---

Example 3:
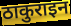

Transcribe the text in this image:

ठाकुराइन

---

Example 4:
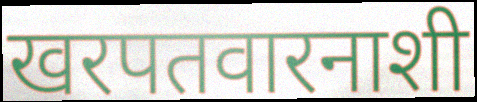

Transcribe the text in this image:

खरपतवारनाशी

[WHAT YOU HAVE TO DO]
All of the entries above should be copied exactly, except for the pictures.

[ANSWER TO THE PROBLEM]
---

Example 3:

Transcribe the text in this image:

ठाकुराइन

---

Example 4:

Transcribe the text in this image:

खरपतवारनाशी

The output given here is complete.